Start date: 01/10/2021
End date (estimated): 01/10/2024

Advisor: Christophe Rigotti
Coadvisor: Sergio Peignier
Codirection: Anton Crombach

Summary:

The work presented in this thesis is divided between algorithm design for machine learning explainability and single-cell RNA-Seq data analysis. We chose to work on a local explainability method for machine learning models based on the 'SHapley Additive exPlanation' (SHAP) framework, which quantifies the importance of the features of a prediction with scores called SHAP values. This method only applies the model on inputs and therefore is compatible with any type of predictive model: it is model-agnostic. The calculation of SHAP values presents a significant challenge, as its cost is exponential with respect to the number of features. In our application context, only a subset of the model features is important. Therefore, we strategically directed the computational resources towards computing the SHAP values for the top-k most important features.
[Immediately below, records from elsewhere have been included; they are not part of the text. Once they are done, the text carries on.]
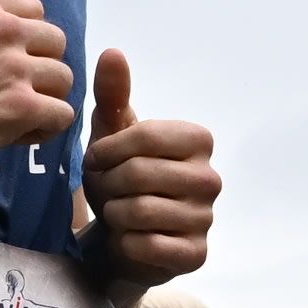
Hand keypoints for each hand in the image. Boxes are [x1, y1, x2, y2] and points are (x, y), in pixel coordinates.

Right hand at [0, 0, 78, 177]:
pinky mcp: (20, 106)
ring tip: (18, 112)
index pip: (35, 11)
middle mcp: (4, 28)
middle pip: (56, 42)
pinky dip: (46, 127)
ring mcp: (15, 67)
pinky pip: (62, 114)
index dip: (24, 38)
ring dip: (45, 97)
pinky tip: (20, 131)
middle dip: (40, 65)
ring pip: (63, 78)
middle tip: (13, 87)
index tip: (4, 59)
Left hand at [79, 52, 219, 284]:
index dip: (106, 152)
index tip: (96, 162)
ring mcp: (207, 218)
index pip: (144, 137)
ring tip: (116, 213)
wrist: (125, 238)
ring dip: (114, 214)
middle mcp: (211, 178)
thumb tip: (113, 52)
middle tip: (105, 192)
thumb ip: (112, 95)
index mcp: (198, 140)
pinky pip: (148, 245)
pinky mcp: (196, 255)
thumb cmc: (122, 180)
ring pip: (140, 211)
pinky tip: (129, 239)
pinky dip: (126, 243)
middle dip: (107, 186)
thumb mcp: (113, 135)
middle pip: (139, 174)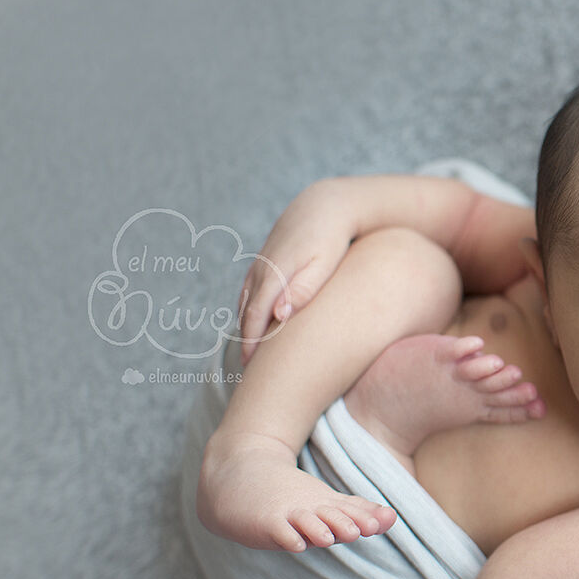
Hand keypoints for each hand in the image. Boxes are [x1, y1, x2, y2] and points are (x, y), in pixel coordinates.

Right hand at [196, 430, 395, 551]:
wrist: (239, 477)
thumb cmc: (293, 496)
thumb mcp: (327, 503)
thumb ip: (360, 513)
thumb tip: (393, 518)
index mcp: (327, 504)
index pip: (349, 511)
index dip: (364, 518)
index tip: (379, 523)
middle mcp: (310, 507)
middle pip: (330, 515)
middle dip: (344, 522)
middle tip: (361, 530)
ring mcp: (287, 513)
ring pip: (305, 521)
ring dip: (318, 529)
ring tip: (330, 538)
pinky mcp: (265, 522)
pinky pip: (277, 531)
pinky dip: (286, 537)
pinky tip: (295, 544)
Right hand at [238, 179, 352, 364]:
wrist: (325, 205)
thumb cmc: (332, 238)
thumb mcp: (324, 264)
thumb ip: (303, 290)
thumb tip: (278, 316)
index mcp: (274, 273)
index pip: (255, 316)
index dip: (252, 344)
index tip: (253, 370)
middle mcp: (261, 270)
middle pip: (246, 313)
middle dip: (246, 342)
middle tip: (249, 373)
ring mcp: (260, 265)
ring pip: (246, 302)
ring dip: (246, 328)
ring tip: (253, 356)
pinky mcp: (264, 262)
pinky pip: (251, 292)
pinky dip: (250, 311)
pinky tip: (258, 327)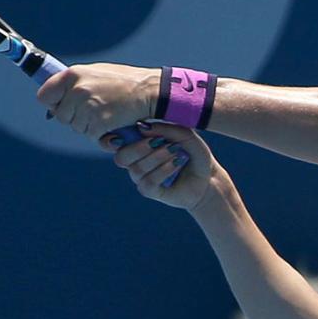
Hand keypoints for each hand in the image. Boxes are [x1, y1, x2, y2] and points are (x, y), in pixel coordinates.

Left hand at [37, 63, 159, 139]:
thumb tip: (56, 99)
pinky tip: (113, 122)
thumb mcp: (95, 73)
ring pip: (76, 128)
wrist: (149, 90)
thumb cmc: (124, 81)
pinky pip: (91, 136)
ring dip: (89, 126)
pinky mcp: (98, 124)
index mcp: (72, 75)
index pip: (44, 96)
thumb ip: (75, 84)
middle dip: (74, 117)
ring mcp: (86, 108)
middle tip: (94, 110)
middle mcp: (76, 91)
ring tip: (106, 113)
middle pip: (61, 116)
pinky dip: (101, 134)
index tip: (62, 106)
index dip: (53, 104)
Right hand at [101, 122, 218, 210]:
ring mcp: (141, 177)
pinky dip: (163, 170)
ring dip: (157, 158)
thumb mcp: (185, 134)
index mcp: (138, 143)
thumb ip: (165, 129)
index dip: (110, 139)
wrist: (207, 177)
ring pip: (137, 169)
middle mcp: (135, 160)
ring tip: (176, 151)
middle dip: (139, 148)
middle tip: (159, 141)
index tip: (124, 133)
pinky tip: (177, 164)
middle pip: (121, 157)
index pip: (113, 142)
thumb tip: (141, 127)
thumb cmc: (193, 152)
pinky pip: (148, 182)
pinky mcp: (150, 190)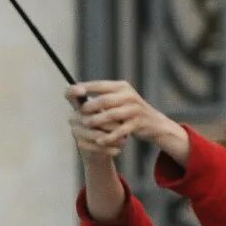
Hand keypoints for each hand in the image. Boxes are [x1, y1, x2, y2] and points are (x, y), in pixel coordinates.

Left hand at [67, 80, 190, 165]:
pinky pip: (120, 131)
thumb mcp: (119, 98)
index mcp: (122, 87)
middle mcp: (129, 96)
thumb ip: (102, 95)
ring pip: (111, 115)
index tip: (71, 91)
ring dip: (97, 121)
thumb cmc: (130, 110)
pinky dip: (108, 136)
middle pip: (105, 100)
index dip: (85, 88)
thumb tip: (76, 91)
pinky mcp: (138, 123)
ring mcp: (134, 110)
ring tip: (86, 124)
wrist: (154, 123)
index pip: (100, 85)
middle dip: (90, 106)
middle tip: (79, 111)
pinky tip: (99, 140)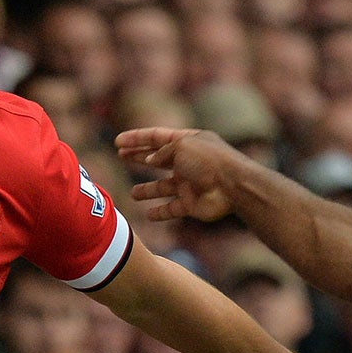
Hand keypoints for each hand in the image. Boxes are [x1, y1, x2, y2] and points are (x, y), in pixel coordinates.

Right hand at [115, 127, 241, 222]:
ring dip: (148, 190)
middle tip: (120, 157)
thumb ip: (162, 152)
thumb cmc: (209, 161)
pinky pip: (172, 208)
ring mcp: (189, 184)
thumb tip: (150, 160)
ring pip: (163, 187)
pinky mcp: (191, 204)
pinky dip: (160, 212)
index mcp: (187, 142)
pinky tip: (148, 215)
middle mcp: (187, 162)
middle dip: (139, 158)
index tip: (118, 141)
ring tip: (133, 193)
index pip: (157, 137)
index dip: (137, 138)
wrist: (233, 187)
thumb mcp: (182, 147)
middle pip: (158, 159)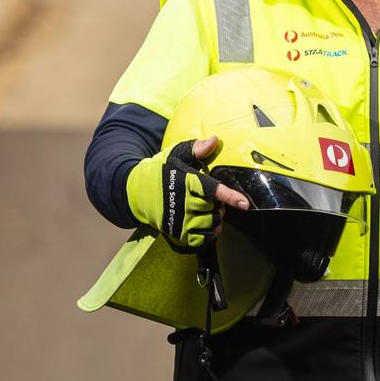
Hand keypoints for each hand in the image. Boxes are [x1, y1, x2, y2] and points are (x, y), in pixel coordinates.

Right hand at [126, 136, 248, 250]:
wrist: (135, 192)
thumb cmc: (159, 171)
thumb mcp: (175, 155)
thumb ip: (195, 149)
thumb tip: (215, 141)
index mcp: (185, 182)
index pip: (211, 191)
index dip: (229, 197)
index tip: (244, 203)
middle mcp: (182, 203)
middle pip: (213, 209)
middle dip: (221, 205)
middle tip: (217, 200)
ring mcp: (179, 220)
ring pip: (209, 225)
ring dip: (217, 219)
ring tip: (213, 211)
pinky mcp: (176, 232)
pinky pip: (200, 240)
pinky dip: (209, 234)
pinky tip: (207, 225)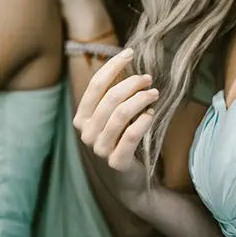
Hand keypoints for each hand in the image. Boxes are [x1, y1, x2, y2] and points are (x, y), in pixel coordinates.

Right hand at [74, 48, 156, 174]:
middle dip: (131, 83)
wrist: (128, 184)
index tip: (130, 52)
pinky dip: (143, 121)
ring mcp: (99, 148)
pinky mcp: (116, 162)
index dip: (113, 66)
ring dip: (140, 99)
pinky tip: (151, 113)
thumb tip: (125, 62)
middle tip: (148, 78)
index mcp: (81, 118)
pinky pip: (131, 135)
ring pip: (121, 114)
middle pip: (110, 98)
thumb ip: (110, 97)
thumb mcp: (108, 120)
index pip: (95, 85)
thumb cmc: (119, 143)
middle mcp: (86, 133)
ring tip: (154, 93)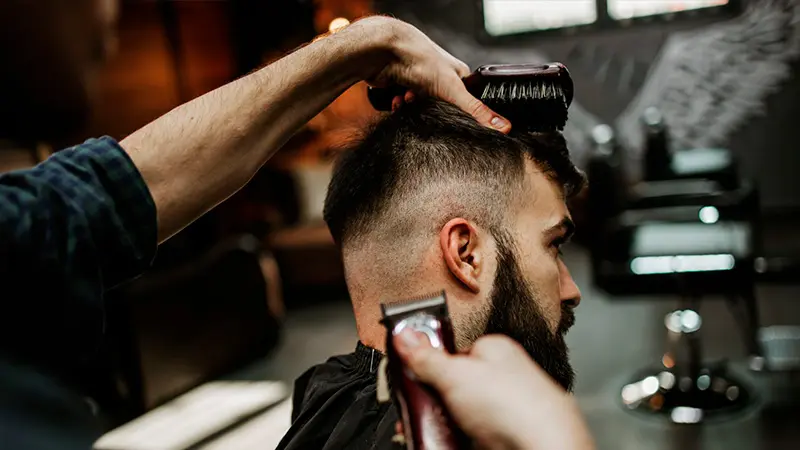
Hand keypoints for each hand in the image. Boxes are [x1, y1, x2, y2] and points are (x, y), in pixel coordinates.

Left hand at [341, 16, 510, 132]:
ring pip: (419, 108)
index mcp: (457, 74)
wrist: (385, 51)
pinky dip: (399, 104)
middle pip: (440, 107)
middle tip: (427, 108)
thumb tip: (503, 127)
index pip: (467, 101)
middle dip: (431, 111)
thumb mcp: (453, 90)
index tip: (454, 119)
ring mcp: (419, 80)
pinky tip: (397, 98)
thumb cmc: (421, 59)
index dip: (459, 112)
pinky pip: (402, 106)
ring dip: (412, 107)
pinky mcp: (401, 86)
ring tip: (408, 98)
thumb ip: (476, 111)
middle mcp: (439, 76)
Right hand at [394, 331, 594, 449]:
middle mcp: (501, 378)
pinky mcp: (501, 436)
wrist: (543, 448)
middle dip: (431, 397)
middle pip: (453, 384)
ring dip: (439, 421)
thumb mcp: (456, 374)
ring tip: (428, 426)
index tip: (408, 374)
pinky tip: (448, 439)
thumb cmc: (516, 406)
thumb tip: (405, 335)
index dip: (427, 363)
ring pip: (458, 413)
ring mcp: (501, 410)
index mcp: (494, 350)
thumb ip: (427, 357)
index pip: (453, 350)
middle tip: (417, 406)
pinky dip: (453, 437)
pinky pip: (468, 435)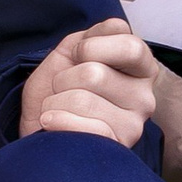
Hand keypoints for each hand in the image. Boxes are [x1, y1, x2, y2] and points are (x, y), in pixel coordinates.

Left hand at [20, 19, 159, 145]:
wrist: (37, 127)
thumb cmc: (55, 90)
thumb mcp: (70, 52)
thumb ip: (90, 37)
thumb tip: (107, 33)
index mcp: (140, 68)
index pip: (129, 44)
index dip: (91, 46)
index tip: (78, 56)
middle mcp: (144, 96)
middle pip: (95, 73)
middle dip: (64, 79)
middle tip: (64, 89)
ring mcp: (133, 125)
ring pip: (83, 100)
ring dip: (56, 102)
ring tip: (59, 109)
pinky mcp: (115, 148)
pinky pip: (81, 126)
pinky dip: (57, 121)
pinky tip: (53, 124)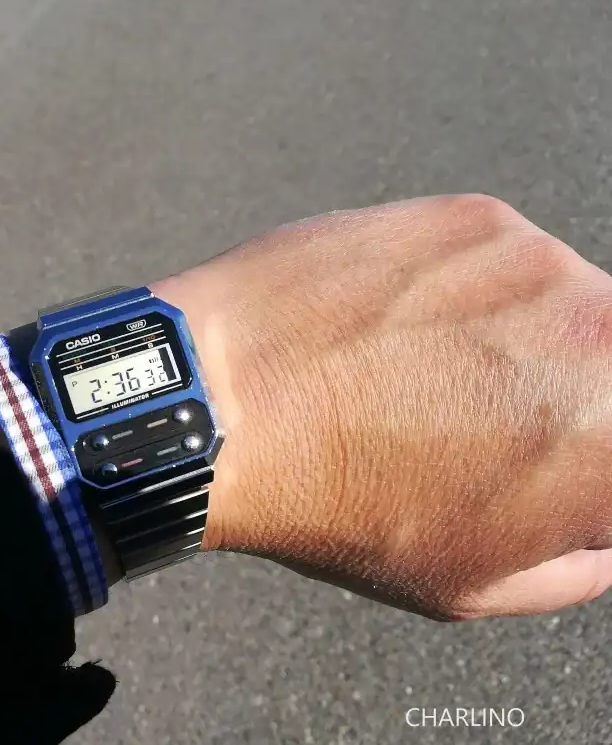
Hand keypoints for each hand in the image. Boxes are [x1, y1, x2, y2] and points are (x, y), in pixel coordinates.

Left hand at [151, 194, 611, 619]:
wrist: (226, 400)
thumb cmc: (340, 505)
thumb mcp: (471, 583)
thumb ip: (571, 564)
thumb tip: (594, 539)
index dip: (577, 467)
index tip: (536, 467)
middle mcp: (602, 333)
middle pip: (602, 367)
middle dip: (560, 400)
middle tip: (476, 424)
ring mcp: (539, 261)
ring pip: (557, 310)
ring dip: (512, 343)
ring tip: (412, 378)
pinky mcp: (475, 217)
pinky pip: (496, 263)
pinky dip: (460, 295)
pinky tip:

To this end, we designed and implemented TopShap, an iterative algorithm that interleaves refinements of the SHAP value approximation with pruning steps to discard elements that can no longer be in the top-k. We showed that TopShap is faster than post-processing the output of the fastest model-agnostic approximation method: Kernel SHAP. Next, we used TopShap to study GRN rewiring events. This led to the design of a workflow named re_actShap, which was then extended and applied to cancer data provided by collaborators at the Centre de Recherche en Cancérologie de Lyon (CRCL).